I also have a new neighbor, and he orders take-out. Lots of it. And he buzzes the delivery guys in to meet him on the 3rd floor. I've spoken to him about not letting them in, but he seems to think meeting them on the stairs is improvement enough.
Like all New Yorkers, I have a love-hate relationship with these delivery guys. On the one hand, they offer a convenience for which New York City is known - delivery of almost anything around the clock. As a cyclist (and pedestrian) I consider them a menace: they ride on the sidewalk, on the wrong side of the street; they ride fast at night with no lights. They take terrible chances, and yes they do get injured. But they also do injury - a lot. And they don't stop for anybody.
They are hard working though, no question about that. And here's something else I've learned from being in a bike store when they came in: they know everything there is to know about bikes. Bikes are their livelihood (and many of them have cast wistful glances at Lucille and offered admiring compliments; they know a Brompton when they see one). They know bike components, they know bike brands. And for sure they know street value.

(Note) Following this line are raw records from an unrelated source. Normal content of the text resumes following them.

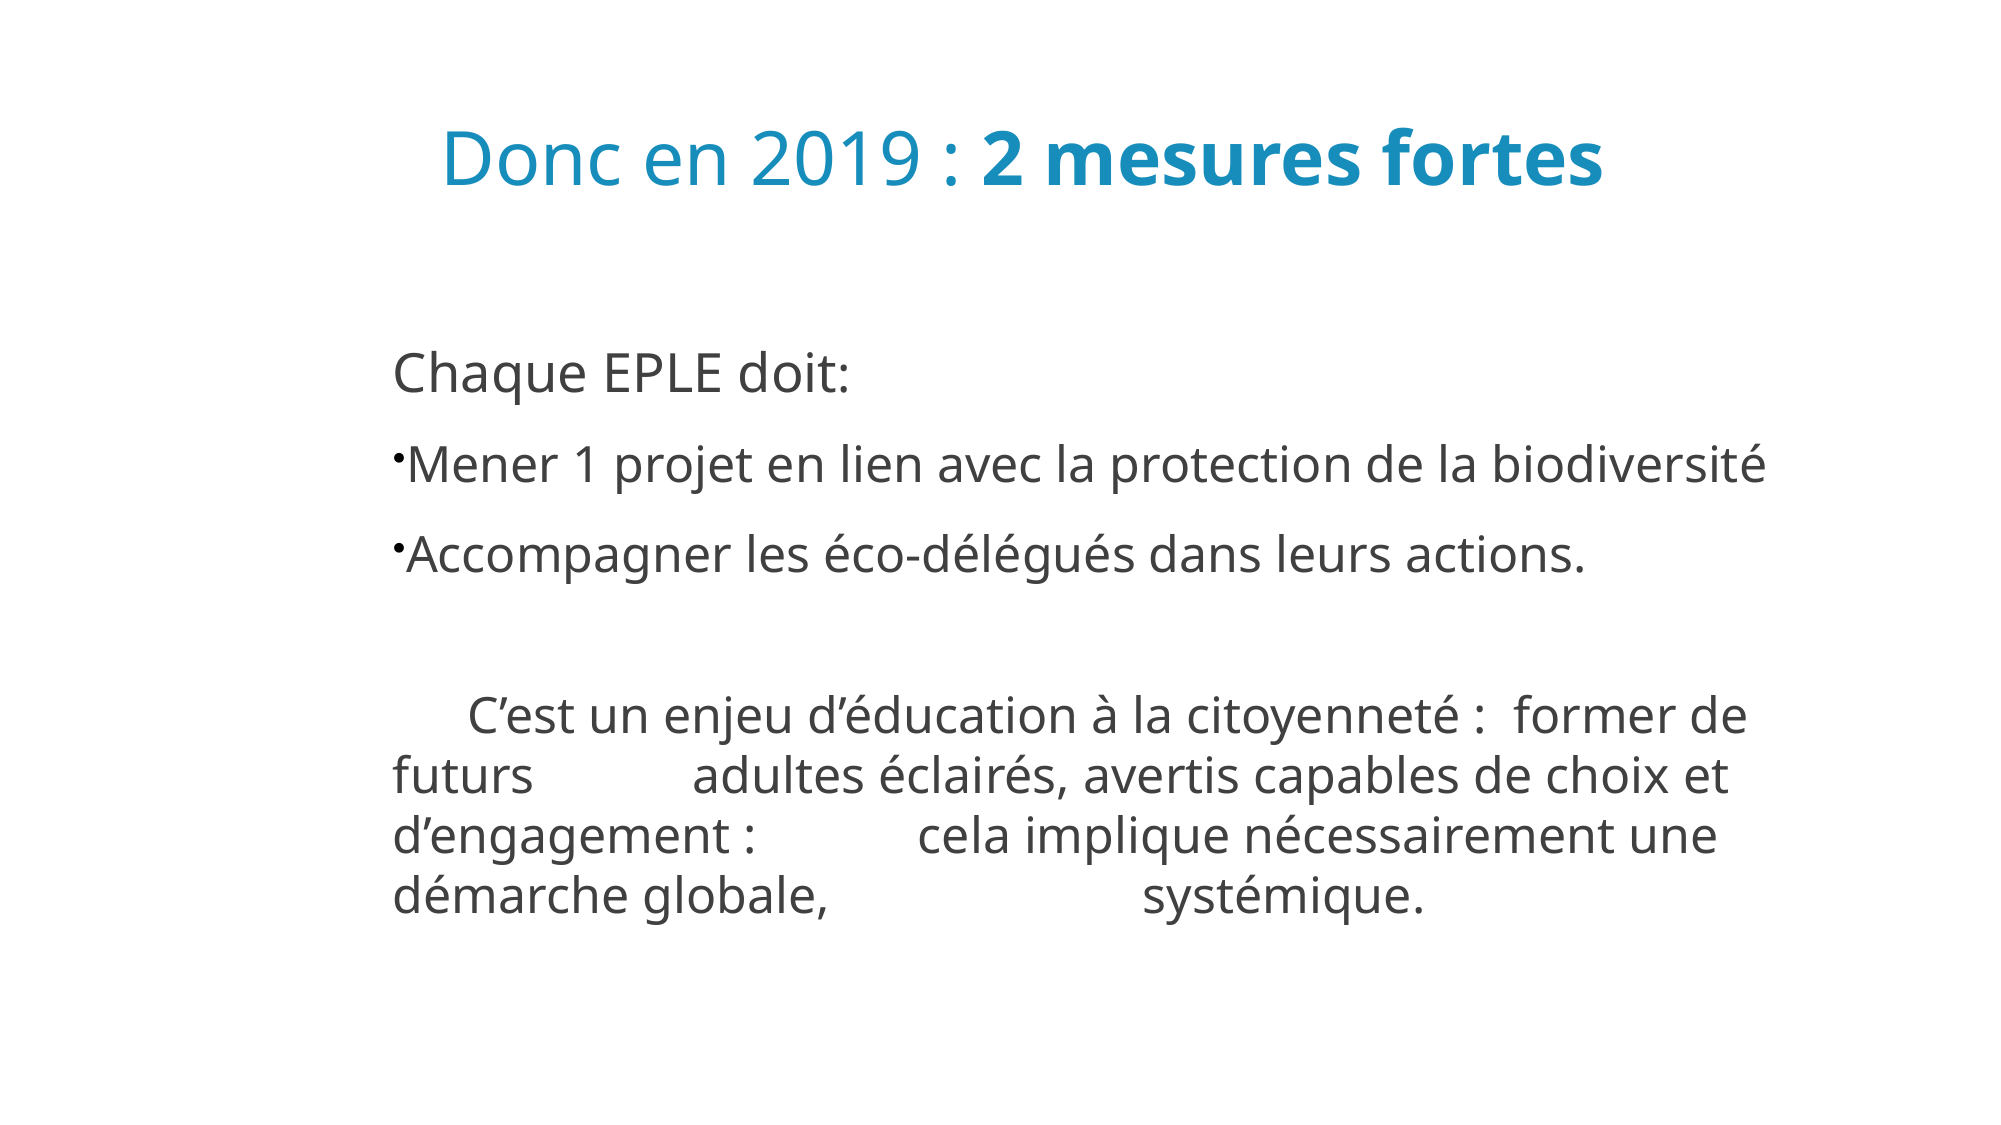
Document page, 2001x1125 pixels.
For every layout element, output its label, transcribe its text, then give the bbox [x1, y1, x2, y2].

list Chaque EPLE doit: Mener 1 projet en lien avec la protection de la biodiversité Accompagner les éco-délégués dans leurs actions. C’est un enjeu d’éducation à la citoyenneté : former de futurs adultes éclairés, avertis capables de choix et d’engagement : cela implique nécessairement une démarche globale, systémique. [377, 249, 1888, 1052]
title Donc en 2019 : 2 mesures fortes [425, 102, 1888, 249]
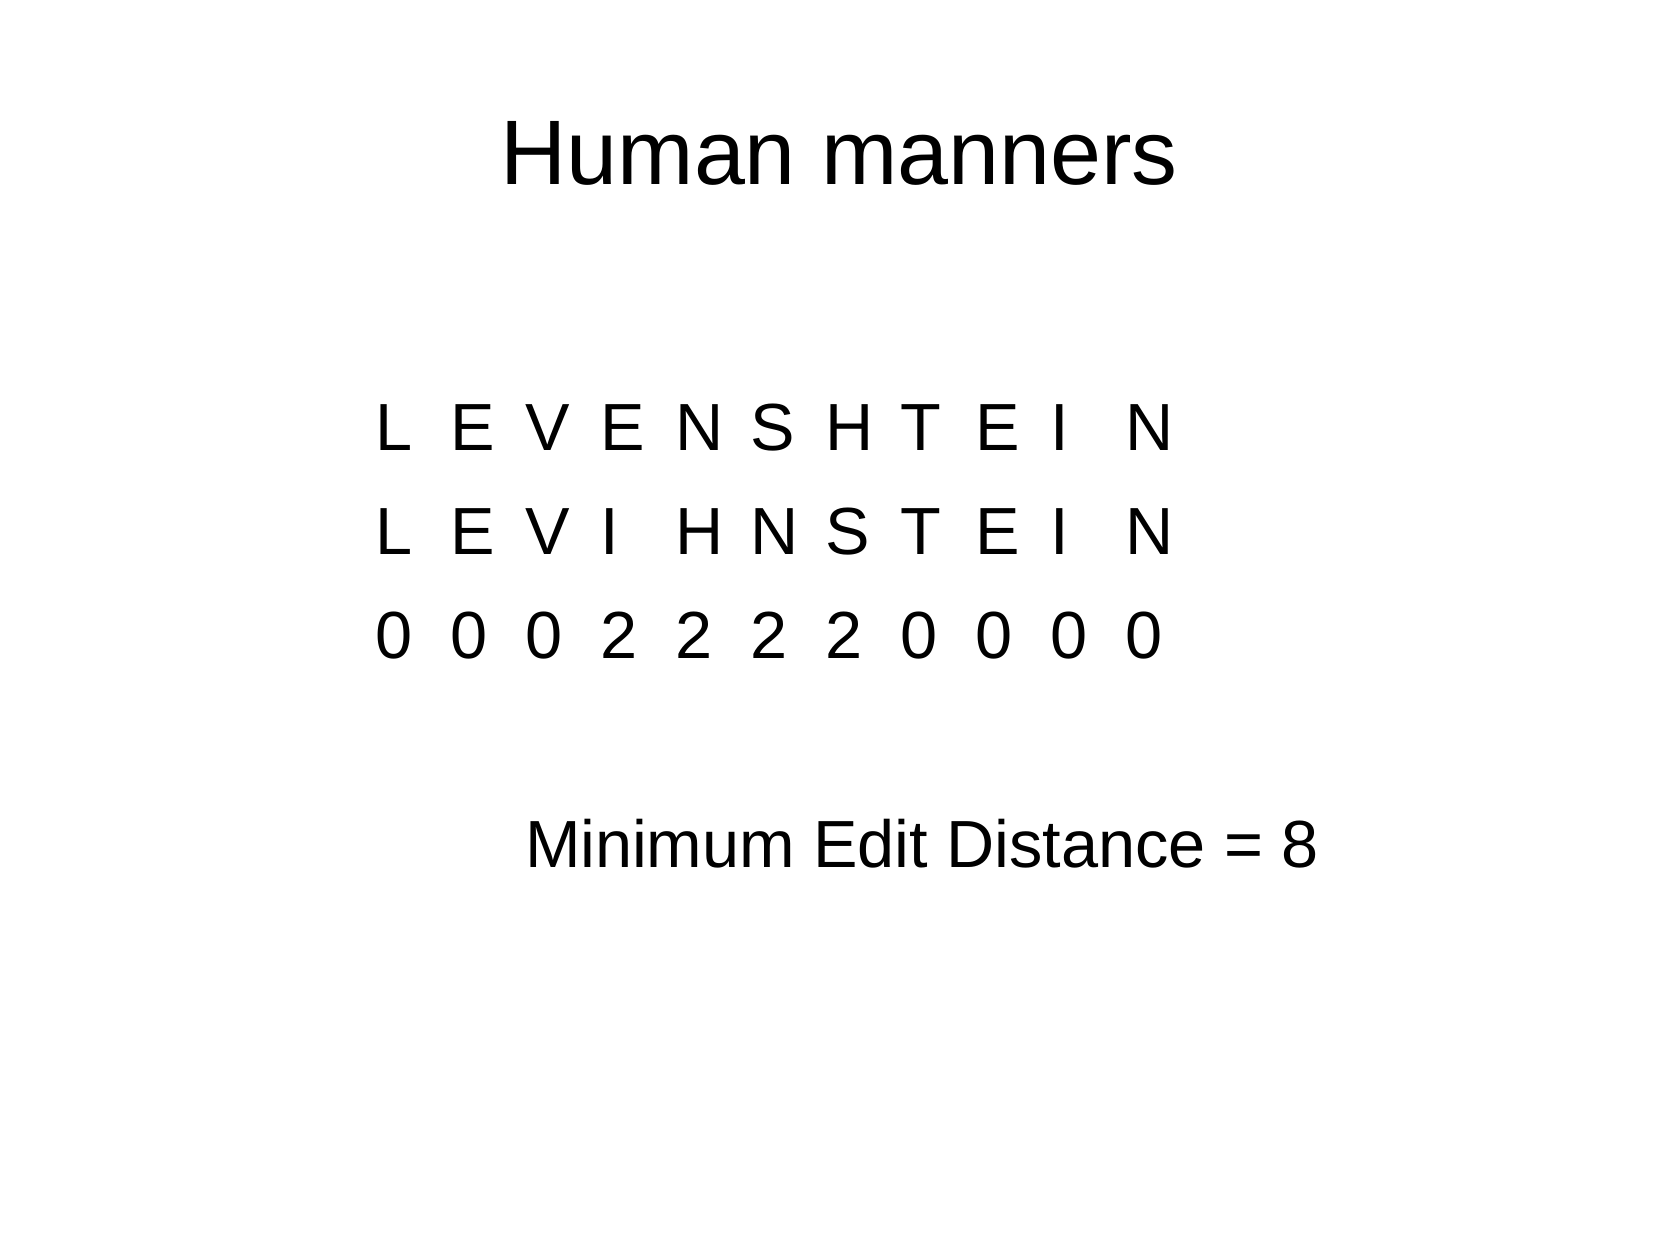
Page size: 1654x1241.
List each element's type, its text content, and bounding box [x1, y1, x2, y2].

title Human manners [82, 49, 1571, 257]
list L E V E N S H T E I N L E V I H N S T E I N 0 0 0 2 2 2 2 0 0 0 0 Minimum Edit Distance = 8 [75, 390, 1564, 1110]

That's not to say any of these guys would walk off with Janet. But they sure as hell would notice her (and notice that she's not secured). And in that community - like all communities - word gets around.
The obvious solution is to find a way to secure her in the hallway. This would not be easy, as there is no readily available place for a lock to attach. It would add time and inconvenience to every ride. And would it even work? If there's anything I know about thievery - the internet being a prime and ever evolving example - it's that as soon as you build a better mouse trap, it's just a matter of time before you get a smarter mouse.
I will have another talk with my neighbor and see if I can press upon him the importance of meeting deliveries at the front door. That would go a long way towards easing my mind. But even with that, I have a feeling worry goes hand in hand with bike ownership here.
I was told by a long-time cyclist when I first began riding, "As long as you own a bike, you will be fixing a bike."
I'm afraid the corollary to this slogan would be, "As long as you have a bike, you will be worrying about a bike."